Institute for Molecular Medicine Finland (FIMM), HiLIFE, University of Helsinki, Helsinki, Finland.
Department of Computer Science, Helsinki Institute for Information Technology HIIT, Aalto University, Espoo, Finland.
Eur J Hum Genet. 2021 Feb;29(2):309-324. doi: 10.1038/s41431-020-00730-8. Epub 2020 Oct 27.
Multivariate methods are known to increase the statistical power to detect associations in the case of shared genetic basis between phenotypes. They have, however, lacked essential analytic tools to follow-up and understand the biology underlying these associations. We developed a novel computational workflow for multivariate GWAS follow-up analyses, including fine-mapping and identification of the subset of traits driving associations (driver traits). Many follow-up tools require univariate regression coefficients which are lacking from multivariate results. Our method overcomes this problem by using Canonical Correlation Analysis to turn each multivariate association into its optimal univariate Linear Combination Phenotype (LCP). This enables an LCP-GWAS, which in turn generates the statistics required for follow-up analyses. We implemented our method on 12 highly correlated inflammatory biomarkers in a Finnish population-based study. Altogether, we identified 11 associations, four of which (F5, ABO, C1orf140 and PDGFRB) were not detected by biomarker-specific analyses. Fine-mapping identified 19 signals within the 11 loci and driver trait analysis determined the traits contributing to the associations.

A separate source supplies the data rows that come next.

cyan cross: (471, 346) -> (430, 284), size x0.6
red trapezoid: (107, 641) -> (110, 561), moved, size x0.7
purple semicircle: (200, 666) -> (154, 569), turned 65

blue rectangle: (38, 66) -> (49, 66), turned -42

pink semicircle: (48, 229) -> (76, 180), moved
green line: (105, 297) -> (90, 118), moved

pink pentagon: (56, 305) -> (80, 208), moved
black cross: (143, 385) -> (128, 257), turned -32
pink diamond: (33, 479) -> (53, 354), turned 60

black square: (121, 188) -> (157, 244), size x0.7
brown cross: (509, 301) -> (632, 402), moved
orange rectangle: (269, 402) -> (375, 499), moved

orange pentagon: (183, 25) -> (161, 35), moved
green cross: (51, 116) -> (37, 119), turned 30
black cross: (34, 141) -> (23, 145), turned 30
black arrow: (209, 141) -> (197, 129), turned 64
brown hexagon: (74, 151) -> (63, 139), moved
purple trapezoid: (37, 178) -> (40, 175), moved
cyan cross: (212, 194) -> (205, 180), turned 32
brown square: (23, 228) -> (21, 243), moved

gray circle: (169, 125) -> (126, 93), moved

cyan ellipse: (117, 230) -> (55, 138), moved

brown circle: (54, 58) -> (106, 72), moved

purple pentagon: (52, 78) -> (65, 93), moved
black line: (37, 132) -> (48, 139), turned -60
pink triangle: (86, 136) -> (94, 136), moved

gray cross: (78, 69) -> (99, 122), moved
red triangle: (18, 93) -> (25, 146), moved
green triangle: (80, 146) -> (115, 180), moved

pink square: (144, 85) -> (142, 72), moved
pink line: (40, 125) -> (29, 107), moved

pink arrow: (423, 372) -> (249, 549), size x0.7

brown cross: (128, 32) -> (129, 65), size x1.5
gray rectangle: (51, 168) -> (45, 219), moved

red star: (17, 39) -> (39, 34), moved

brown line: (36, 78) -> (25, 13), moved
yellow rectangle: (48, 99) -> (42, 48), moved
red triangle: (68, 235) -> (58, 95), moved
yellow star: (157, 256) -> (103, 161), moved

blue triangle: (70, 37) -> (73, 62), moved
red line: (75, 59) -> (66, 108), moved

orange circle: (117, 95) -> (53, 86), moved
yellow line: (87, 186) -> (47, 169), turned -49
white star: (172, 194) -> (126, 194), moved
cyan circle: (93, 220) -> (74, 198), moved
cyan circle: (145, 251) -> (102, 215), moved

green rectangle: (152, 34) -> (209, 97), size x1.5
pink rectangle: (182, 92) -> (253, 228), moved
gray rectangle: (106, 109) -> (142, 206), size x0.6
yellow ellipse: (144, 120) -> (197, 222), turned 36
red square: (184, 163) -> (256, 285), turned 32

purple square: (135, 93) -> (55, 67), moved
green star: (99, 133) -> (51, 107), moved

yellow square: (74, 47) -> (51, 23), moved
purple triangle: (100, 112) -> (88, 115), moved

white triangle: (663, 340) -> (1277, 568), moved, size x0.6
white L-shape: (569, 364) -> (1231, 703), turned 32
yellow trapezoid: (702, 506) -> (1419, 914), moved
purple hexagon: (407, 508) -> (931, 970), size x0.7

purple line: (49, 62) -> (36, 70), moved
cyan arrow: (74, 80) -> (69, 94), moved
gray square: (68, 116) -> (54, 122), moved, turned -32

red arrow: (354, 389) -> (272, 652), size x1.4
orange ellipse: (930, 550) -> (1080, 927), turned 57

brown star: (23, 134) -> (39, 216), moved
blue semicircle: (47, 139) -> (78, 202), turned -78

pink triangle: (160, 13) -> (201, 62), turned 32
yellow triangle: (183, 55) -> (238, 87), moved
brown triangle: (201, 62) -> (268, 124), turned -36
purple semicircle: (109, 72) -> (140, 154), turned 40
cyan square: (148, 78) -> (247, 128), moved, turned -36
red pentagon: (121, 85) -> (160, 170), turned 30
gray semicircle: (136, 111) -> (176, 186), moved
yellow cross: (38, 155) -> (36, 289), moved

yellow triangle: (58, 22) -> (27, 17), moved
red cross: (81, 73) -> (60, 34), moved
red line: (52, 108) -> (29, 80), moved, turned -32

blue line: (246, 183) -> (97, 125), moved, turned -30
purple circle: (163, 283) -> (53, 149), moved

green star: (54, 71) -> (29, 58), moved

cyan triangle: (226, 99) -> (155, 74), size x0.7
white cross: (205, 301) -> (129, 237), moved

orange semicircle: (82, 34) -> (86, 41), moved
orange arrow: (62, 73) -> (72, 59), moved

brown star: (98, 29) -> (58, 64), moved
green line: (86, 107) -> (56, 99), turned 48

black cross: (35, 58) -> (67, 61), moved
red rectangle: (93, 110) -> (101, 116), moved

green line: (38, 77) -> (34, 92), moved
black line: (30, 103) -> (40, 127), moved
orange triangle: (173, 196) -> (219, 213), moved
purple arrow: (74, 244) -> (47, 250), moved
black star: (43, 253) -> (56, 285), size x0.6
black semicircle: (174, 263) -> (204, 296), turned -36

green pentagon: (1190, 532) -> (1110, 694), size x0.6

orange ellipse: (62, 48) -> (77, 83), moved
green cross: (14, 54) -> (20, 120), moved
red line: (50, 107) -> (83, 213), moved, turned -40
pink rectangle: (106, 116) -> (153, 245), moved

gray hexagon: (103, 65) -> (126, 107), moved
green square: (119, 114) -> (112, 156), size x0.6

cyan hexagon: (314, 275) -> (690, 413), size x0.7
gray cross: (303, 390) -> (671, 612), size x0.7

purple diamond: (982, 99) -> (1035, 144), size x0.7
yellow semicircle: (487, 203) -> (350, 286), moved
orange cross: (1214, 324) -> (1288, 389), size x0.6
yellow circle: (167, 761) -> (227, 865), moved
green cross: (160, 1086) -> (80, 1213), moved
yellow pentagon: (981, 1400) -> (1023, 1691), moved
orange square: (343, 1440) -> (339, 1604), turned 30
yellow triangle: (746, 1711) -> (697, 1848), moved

A phenome-wide association study on the 19 representative variants from the signals in 176,899 individuals from the FinnGen study revealed 53 disease associations (p < 1 × 10). Several reported pQTLs in the 11 loci provided orthogonal evidence for the biologically relevant functions of the representative variants. Our novel multivariate analysis workflow provides a powerful addition to standard univariate GWAS analyses by enabling multivariate GWAS follow-up and thus promoting the advancement of powerful multivariate methods in genomics.
多元方法在存在表型间共享遗传基础的情况下,被认为可以提高检测关联的统计效力。然而,它们缺乏必要的分析工具来跟踪和理解这些关联背后的生物学。我们开发了一种新的多元 GWAS 后续分析计算工作流程,包括精细映射和确定驱动关联的特征子集(驱动特征)。许多后续工具需要单变量回归系数,但多元结果中缺乏这些系数。我们的方法通过使用典型相关分析将每个多元关联转换为其最佳的单变量线性组合表型 (LCP) 来克服这个问题。这使得可以进行 LCP-GWAS,从而生成后续分析所需的统计数据。我们在一个芬兰人群研究中对 12 个高度相关的炎症生物标志物实施了我们的方法。总共,我们确定了 11 个关联,其中 4 个(F5、ABO、C1orf140 和 PDGFRB)没有通过生物标志物特异性分析检测到。精细映射在 11 个基因座中的 19 个信号中确定了 19 个信号,驱动特征分析确定了导致关联的特征。在 176,899 名来自 FinnGen 研究的个体中的 19 个代表性变体的全表型关联研究中,揭示了 53 种疾病关联(p<1×10)。在 11 个基因座中的 19 个信号中的 19 个代表性变体的全基因组关联研究中,揭示了 53 种疾病关联(p<1×10)。在 11 个基因座中的 19 个信号中的 19 个代表性变体的全基因组关联研究中,揭示了 53 种疾病关联(p<1×10)。在 11 个基因座中的 19 个信号中的 19 个代表性变体的全基因组关联研究中,揭示了 53 种疾病关联(p<1×10)。在 11 个基因座中的 19 个信号中的 19 个代表性变体的全基因组关联研究中,揭示了 53 种疾病关联(p<1×10)。几个报道的 pQTL 在 11 个基因座中提供了代表性变体具有生物学相关性的正交证据。我们的新多元分析工作流程通过实现多元 GWAS 后续分析,为标准单变量 GWAS 分析提供了强大的补充,从而促进了基因组学中强大的多元方法的发展。